● **ACTIVITIES**
1. In the issue on integration documentation below, rewrite the paragraph beginning "NServiceBus has a set of examples/tutorials" more briefly, keeping its main facts.
2. In the issue on integration documentation below, what is the documentation said to be lacking?

DOCUMENT SECTION Start Marker

Improve integration documentation
adenhertog opened this issue · 5 comments
#56 indicates that the documentation is lacking around how to integrate all the components into a solution, especially around how to create a message-driven set of distributed services.
NServiceBus has a set of examples/tutorials that demonstrate some messaging core concepts and how to implement them with that library, which could be a useful reference to base this documentation off.
Sorry to add this here: is there some forum/discord/... to ask questions? Like for RabbitMQ transport, I see that a dead-letter queue is created and associated. But I could not figure out what would trigger a message to be moved here like some maximum number of retries or anything.
For a test I adjusted the rabbitmq-transport.ts with the following code to send a message to the dead letter queue after the first retry which would do that:
async returnMessage(
message: TransportMessage<RabbitMqMessage>,
): Promise<void> {
if (message.raw.fields.redelivered) {
// Message retries exhausted, send to DLQ
this.logger.info(
'Message retry limit exceeded, sending to dead letter queue',
{ rawMessage: message.raw },
);
this.channel.nack(message.raw, undefined, false);
} else {
this.logger.debug('Returning message', { rawMessage: message.raw });
this.channel.nack(message.raw);
}
}
But are there any other configurations on the RabbitMQ setup level maybe to configure something?

DOCUMENT SECTION End Marker
SUPPLIED INFORMATION Start Marker

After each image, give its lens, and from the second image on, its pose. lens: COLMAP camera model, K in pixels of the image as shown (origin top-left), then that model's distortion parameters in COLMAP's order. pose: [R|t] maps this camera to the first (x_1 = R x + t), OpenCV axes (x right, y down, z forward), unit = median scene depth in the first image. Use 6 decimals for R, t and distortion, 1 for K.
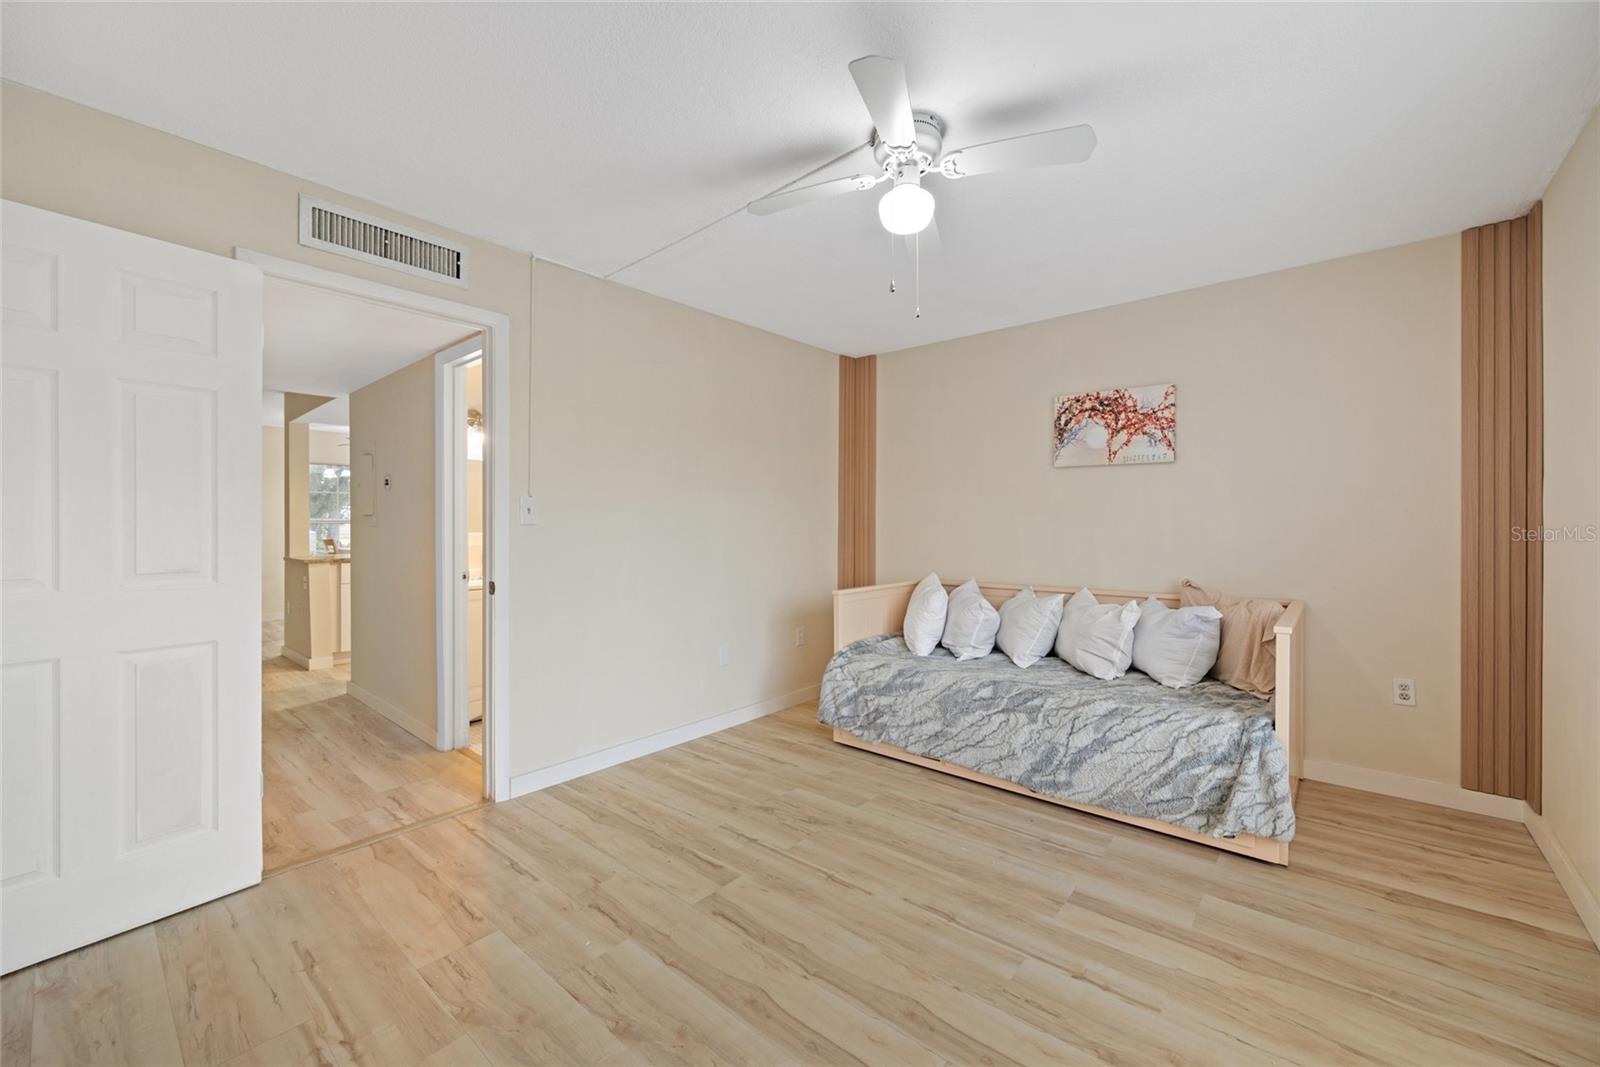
lens RADIAL K [[627.9, 0, 803.0], [0, 627.9, 530.2], [0, 0, 1]] dist [-0.001304, 0.000003]
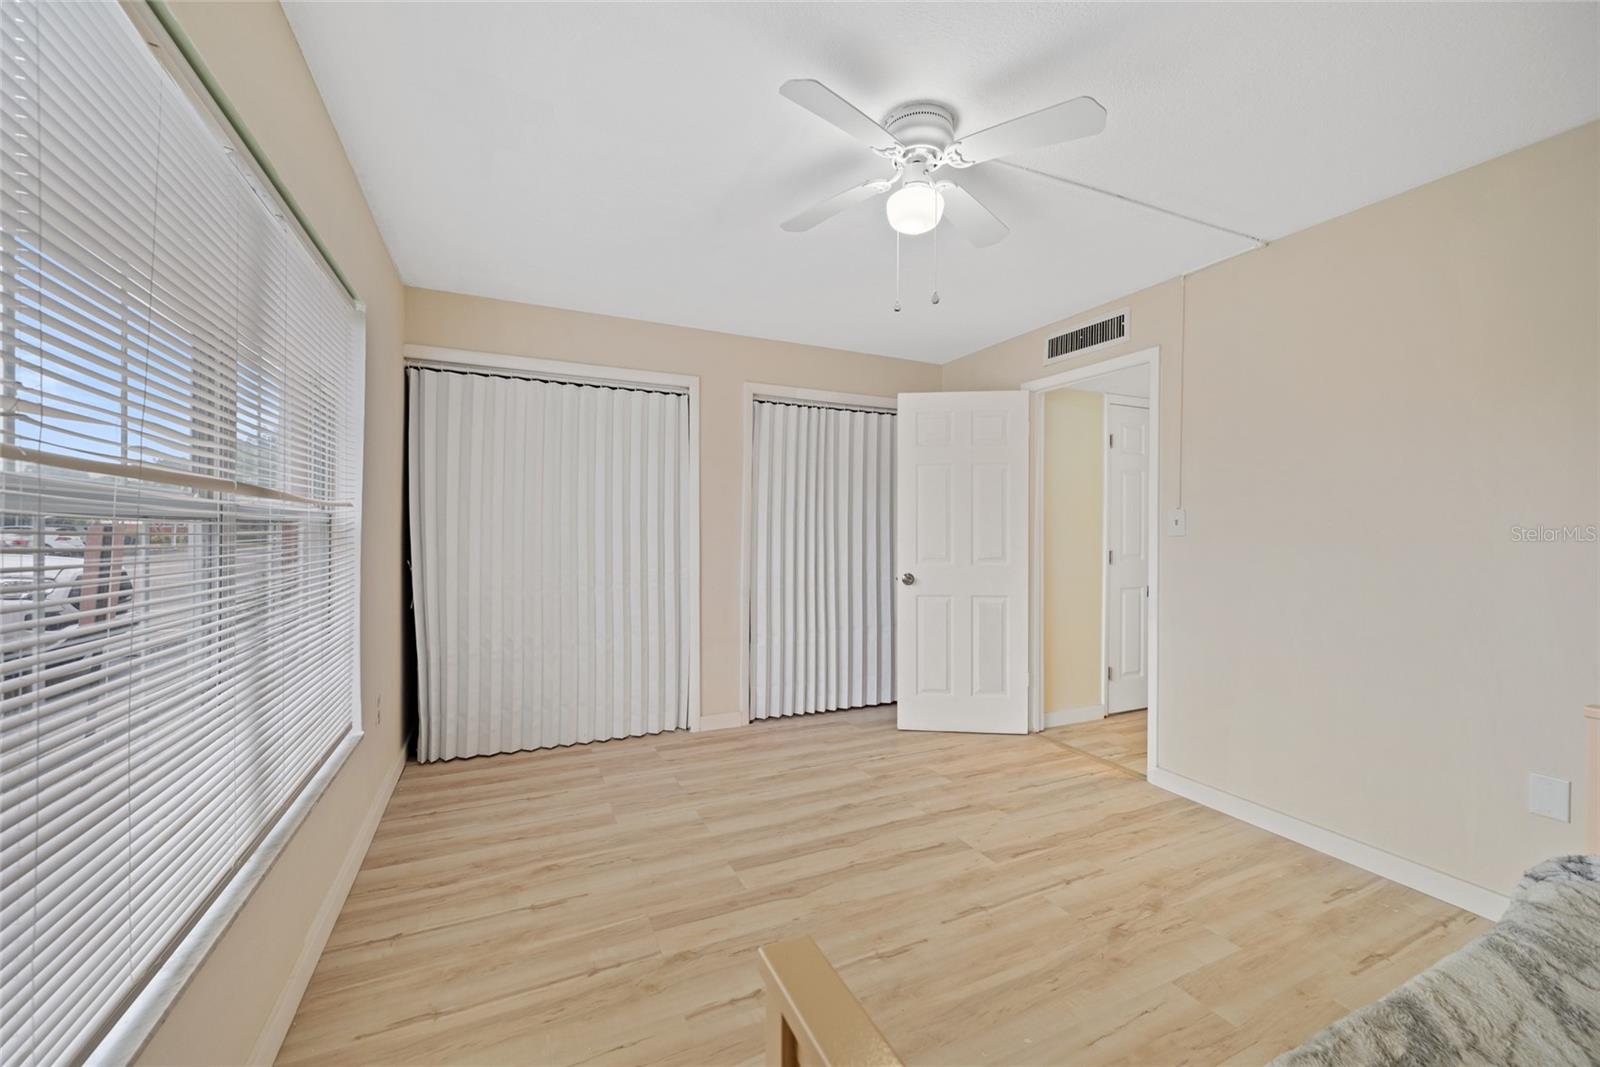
lens RADIAL K [[627.9, 0, 803.0], [0, 627.9, 530.2], [0, 0, 1]] dist [-0.001304, 0.000003]
pose [[-0.409713, -0.002646, -0.912211, 0.945890], [-0.013931, 0.999897, 0.003357, -0.016541], [0.912108, 0.014083, -0.409708, 1.051949]]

SUPPLIED INFORMATION End Marker

● **RESULTS FOR THE EXERCISE**
1. NServiceBus's examples and tutorials show core messaging concepts and how to implement them with that library. They could serve as a reference for this documentation.

2. Guidance on how to integrate all the components into a solution, especially how to create a message-driven set of distributed services.